→ **EXERCISE REQUIREMENTS**
Once the images are set aside, write out the rest of the records exactly.

→ **INPUT**
___
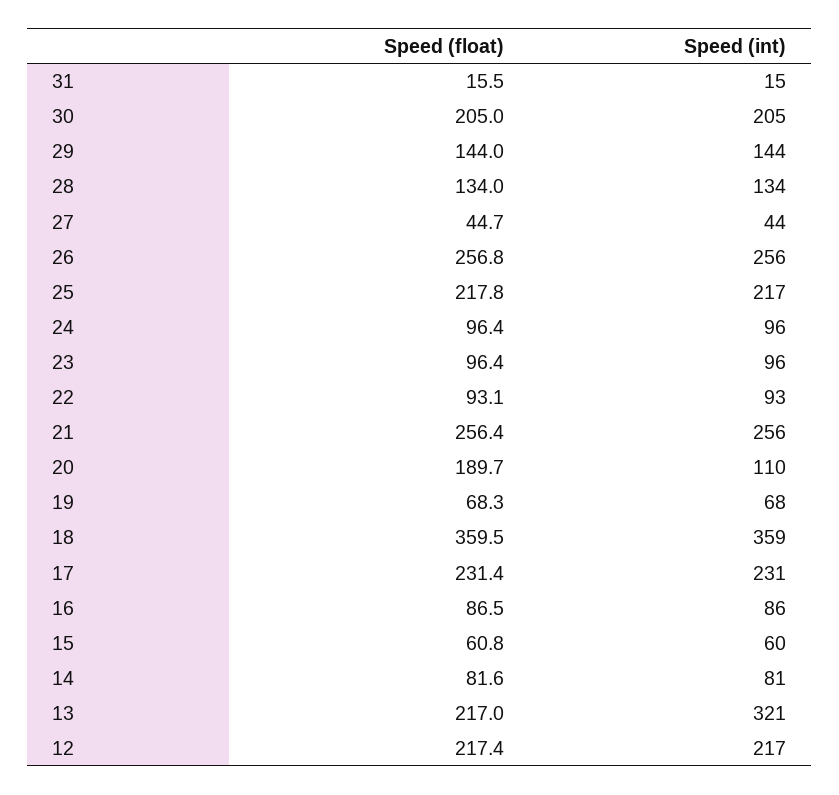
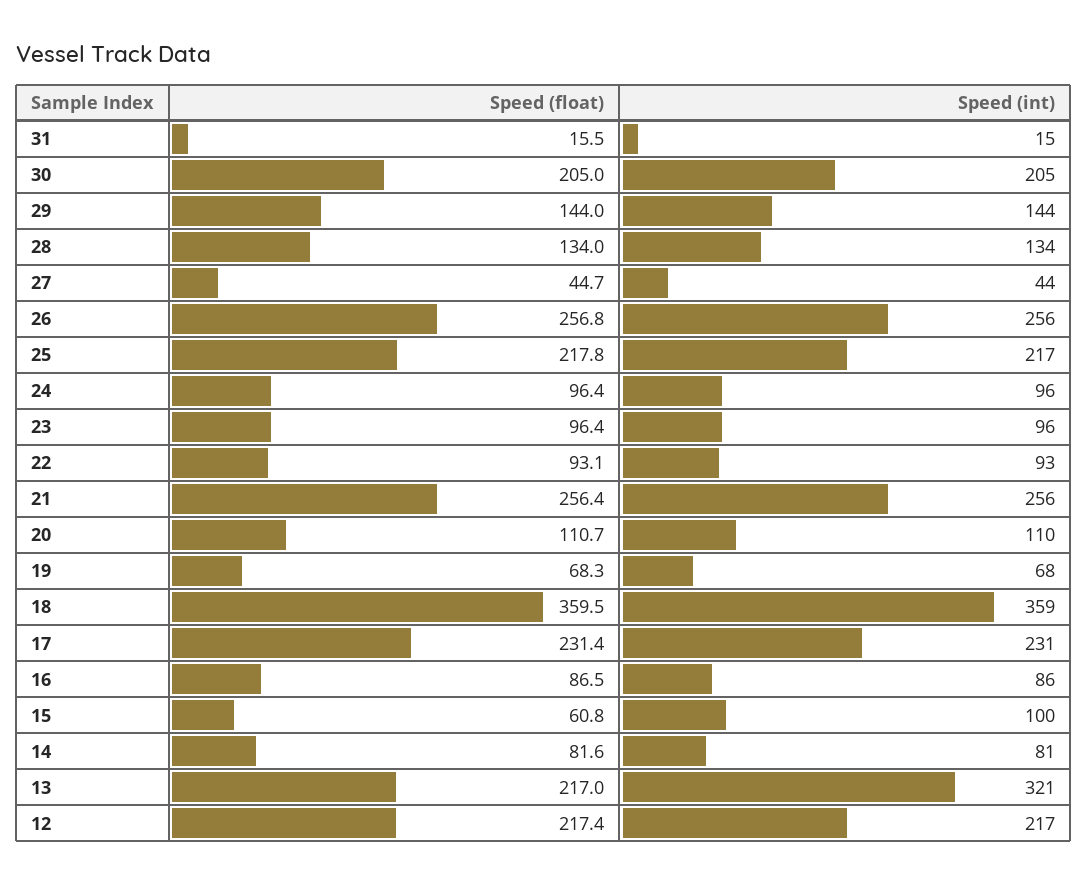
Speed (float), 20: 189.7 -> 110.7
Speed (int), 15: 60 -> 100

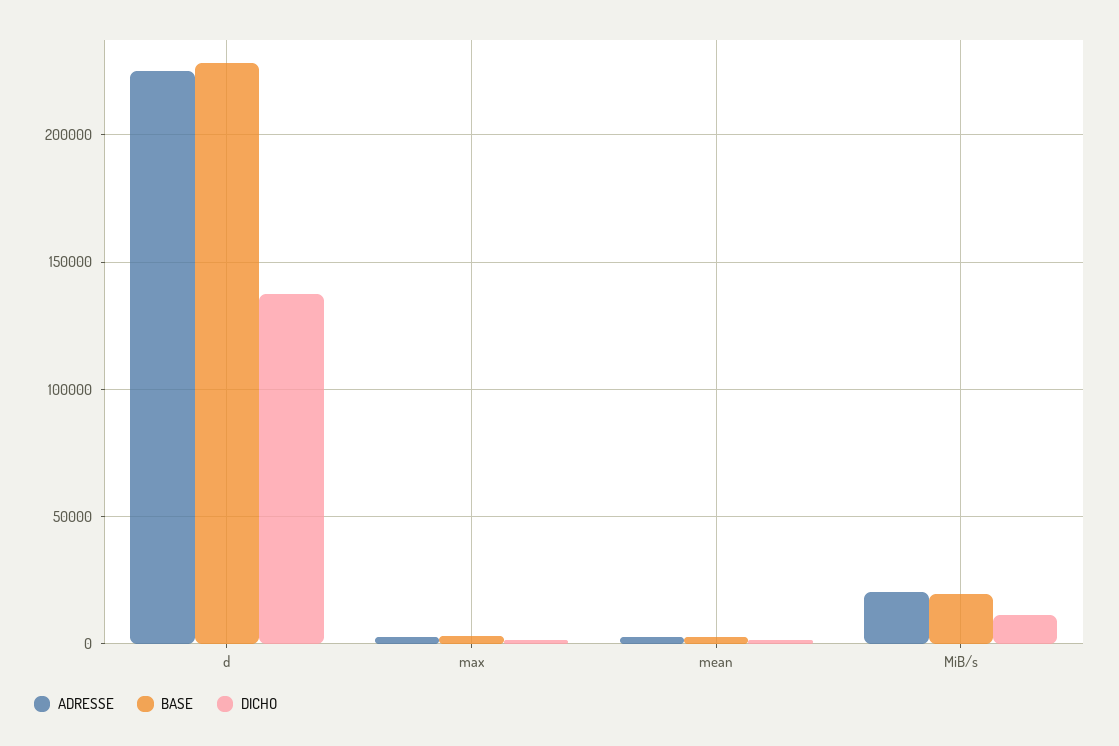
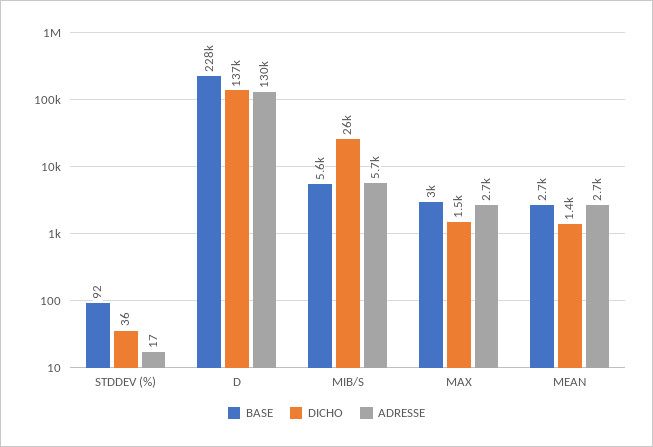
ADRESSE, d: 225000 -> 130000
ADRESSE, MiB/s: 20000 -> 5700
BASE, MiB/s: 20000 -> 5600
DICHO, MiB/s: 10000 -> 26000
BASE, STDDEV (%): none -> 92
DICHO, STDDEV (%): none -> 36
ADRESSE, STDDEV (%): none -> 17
___
→ **ANSWER AREA**
Speed (float), 20: 189.7 -> 110.7
Speed (int), 15: 60 -> 100

ADRESSE, d: 225000 -> 130000
ADRESSE, MiB/s: 20000 -> 5700
BASE, MiB/s: 20000 -> 5600
DICHO, MiB/s: 10000 -> 26000
BASE, STDDEV (%): none -> 92
DICHO, STDDEV (%): none -> 36
ADRESSE, STDDEV (%): none -> 17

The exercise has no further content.